A great ferment of accusations of sexual impropriety was made against people in Parliament and out of it. Bex Bailey, a Labour party worker, said she was raped, not by an MP, at a party event in 2011 and a senior Labour official discouraged her from reporting it. Jared O’Mara MP had the Labour whip withdrawn while claims were investigated that he had called a woman he met ‘an ugly bitch’. Tulip Siddiq, a Labour MP, said that cases of sexual misconduct cases at Westminster could run into hundreds. Sir Michael Fallon, the Defence Secretary, was even driven to apologise publicly for putting his hand on the knee of Julia Hartley-Brewer during dinner 15 years ago, although she said that she had not been ‘remotely upset or distressed’. Anthony Rapp, an actor, said that in 1986, when he was 14, the actor Kevin Spacey (then 26) had, after a party, lifted him on to a bed and climbed on top of him, Mr Spacey said: ‘I honestly do not remember the encounter … But if I did behave then as he describes, I owe him the sincerest apology.’ Netflix halted production of the House of Cards series in which he starred. Tariq Ramadan, Professor of Contemporary Islamic studies at St Antony’s College, Oxford, denied accusations by two women that he had raped them in France in 2009 and 2012. A dolphin, or perhaps a harbour porpoise, was filmed in the Thames at Putney Bridge.

The Bank of England said 75,000 jobs could be lost in financial services following Brexit. The EU’s European Investment Bank said it would not fully repay UK holdings after Brexit until 2054. The government proposed giving people in serious debt six weeks’ breathing space from further interest charges. Derek ‘Red Robbo’ Robinson, the Communist shop stewards’ convener at British Leyland’s Longbridge works in the 1970s, died aged 90. Patricia Llewellyn, who turned The Spectator’s cook Jennifer Paterson, into one half of the Two Fat Ladies, died of breast cancer aged 55.


The Royal Navy dismissed nine sailors serving in the nuclear-armed submarine HMS Vigilant after they tested positive for using cocaine. Richard Kemp, the Liberal Democrat leader in Liverpool, called for Coca-Cola lorries decorated for Christmas to be banned from the city because, he said, ‘30 per cent of our 11-year-olds are obese’. People aged 16-24 were found to be spending only 3.8 hours a day on their phones, compared to 3.9 hours last year.

Abroad

Carles Puigdemont, the president of the Catalan parliament, with five of his ministers, fled to Brussels. The Spanish state prosecutor had said that he faced charges of rebellion and sedition relating to the Catalan declaration of independence. The Spanish Senate had voted to invoke article 155 of the constitution, suspending Catalonia’s autonomy and allowing the Spanish government to dismiss the government of Catalonia, dissolve its parliament and call regional elections for 21 December, the results of which Mr Puigdemont said he would accept. The Guardia Civil, the Spanish paramilitary police, raided the offices of the Catalan Mossos d’Esquadra police. Hundreds of thousands demonstrated peacefully in Barcelona in favour of a united Spain. The economy of the eurozone grew by 0.6 per cent in the three months to September, making its growth in the past 12 months 2.5 per cent.

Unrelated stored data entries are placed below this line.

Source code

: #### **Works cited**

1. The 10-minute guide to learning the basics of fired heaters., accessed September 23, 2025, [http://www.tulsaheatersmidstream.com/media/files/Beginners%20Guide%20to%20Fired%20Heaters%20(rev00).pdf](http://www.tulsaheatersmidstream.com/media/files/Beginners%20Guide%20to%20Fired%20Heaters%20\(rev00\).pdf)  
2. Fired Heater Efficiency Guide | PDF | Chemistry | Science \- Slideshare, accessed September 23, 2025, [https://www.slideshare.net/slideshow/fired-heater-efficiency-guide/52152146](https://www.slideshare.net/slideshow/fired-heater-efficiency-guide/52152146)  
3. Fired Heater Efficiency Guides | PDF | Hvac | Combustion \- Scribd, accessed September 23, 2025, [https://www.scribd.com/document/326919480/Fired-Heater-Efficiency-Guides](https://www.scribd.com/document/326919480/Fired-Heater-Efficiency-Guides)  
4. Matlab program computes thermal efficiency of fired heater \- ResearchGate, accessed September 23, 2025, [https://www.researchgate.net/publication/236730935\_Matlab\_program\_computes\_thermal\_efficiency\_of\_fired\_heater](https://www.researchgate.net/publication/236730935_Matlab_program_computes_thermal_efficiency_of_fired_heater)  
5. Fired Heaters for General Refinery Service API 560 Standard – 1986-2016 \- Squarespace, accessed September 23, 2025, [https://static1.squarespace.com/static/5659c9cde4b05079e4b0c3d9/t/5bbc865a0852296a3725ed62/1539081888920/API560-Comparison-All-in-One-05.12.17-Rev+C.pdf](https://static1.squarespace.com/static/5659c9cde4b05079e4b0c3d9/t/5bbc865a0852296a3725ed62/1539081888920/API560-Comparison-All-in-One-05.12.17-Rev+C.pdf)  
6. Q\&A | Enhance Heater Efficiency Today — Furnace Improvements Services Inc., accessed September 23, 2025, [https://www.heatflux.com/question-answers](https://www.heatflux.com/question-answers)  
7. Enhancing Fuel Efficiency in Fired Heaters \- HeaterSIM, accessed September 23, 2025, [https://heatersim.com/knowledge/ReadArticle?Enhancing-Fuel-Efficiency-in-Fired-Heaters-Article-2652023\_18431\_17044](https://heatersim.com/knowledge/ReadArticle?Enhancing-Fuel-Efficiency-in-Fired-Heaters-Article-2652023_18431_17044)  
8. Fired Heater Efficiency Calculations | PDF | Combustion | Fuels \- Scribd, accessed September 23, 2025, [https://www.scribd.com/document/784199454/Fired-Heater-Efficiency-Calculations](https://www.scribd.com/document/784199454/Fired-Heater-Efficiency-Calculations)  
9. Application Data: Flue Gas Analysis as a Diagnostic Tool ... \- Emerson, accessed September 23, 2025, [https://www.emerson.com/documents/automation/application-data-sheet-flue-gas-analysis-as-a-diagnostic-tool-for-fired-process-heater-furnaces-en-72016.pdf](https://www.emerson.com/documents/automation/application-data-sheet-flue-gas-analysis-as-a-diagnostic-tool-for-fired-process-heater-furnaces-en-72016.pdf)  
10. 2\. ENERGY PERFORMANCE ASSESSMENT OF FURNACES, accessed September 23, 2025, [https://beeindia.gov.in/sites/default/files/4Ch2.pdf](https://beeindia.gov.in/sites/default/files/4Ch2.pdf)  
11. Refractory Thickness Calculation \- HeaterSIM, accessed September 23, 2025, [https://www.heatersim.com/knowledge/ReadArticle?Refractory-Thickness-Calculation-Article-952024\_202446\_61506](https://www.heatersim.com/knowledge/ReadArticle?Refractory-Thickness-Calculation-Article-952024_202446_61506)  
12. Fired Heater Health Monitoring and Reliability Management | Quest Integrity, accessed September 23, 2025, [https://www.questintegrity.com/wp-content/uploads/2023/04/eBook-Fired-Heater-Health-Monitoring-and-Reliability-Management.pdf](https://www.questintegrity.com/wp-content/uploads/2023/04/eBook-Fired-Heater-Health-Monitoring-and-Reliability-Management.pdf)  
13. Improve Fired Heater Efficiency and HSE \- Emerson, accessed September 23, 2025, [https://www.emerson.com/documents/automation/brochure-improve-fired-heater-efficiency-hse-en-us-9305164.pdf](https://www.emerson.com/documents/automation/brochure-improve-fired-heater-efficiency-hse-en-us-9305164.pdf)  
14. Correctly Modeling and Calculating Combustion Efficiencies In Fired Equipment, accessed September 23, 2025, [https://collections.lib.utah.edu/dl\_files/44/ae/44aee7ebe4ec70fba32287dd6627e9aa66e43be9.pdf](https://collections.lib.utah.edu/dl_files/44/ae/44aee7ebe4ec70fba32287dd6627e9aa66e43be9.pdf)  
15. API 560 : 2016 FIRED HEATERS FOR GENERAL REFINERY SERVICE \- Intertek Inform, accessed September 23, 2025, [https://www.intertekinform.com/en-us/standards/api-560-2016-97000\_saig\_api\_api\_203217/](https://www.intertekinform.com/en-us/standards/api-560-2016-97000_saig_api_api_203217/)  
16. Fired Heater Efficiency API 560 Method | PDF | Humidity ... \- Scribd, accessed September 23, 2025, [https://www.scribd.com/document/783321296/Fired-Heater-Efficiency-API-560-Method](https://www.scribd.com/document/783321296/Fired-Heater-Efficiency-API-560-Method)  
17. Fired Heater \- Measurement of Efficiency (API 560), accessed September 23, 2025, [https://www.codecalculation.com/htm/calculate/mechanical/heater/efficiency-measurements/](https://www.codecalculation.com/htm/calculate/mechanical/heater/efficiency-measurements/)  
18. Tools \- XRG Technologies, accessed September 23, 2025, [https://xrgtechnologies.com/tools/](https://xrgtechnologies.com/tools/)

In Manhattan, eight people were killed when a pick-up truck ran down pedestrians and cyclists on a cycle path; police shot and arrested a man from Uzbekistan who had been living in America since 2010. George Papadopoulos, an adviser to Donald Trump’s presidential campaign, pleaded guilty to making false statements to FBI officers investigating Russian interference in the American presidential election in 2016. US prosecutors brought charges of money laundering and tax evasion against Paul Manafort, Mr Trump’s former campaign chairman. Fats Domino, the rock and roll performer, died aged 89.

For the first time in more than a year, food aid reached 40,000 starving civilians trapped in eastern Ghouta, a besieged rebel-held area outside Damascus. In Mogadishu, two bombs went off and armed men stormed a hotel, leaving at least 20 people dead in an attack claimed by al-Shabab. President Uhuru Kenyatta of Kenya won 98 per cent of the vote in a rerun of the election in August annulled by the Supreme Court; this time the opposition boycotted the election and the turnout was only 39 per cent. The Hong Kong Stock Exchange closed its trading floor and moved to electronic trading.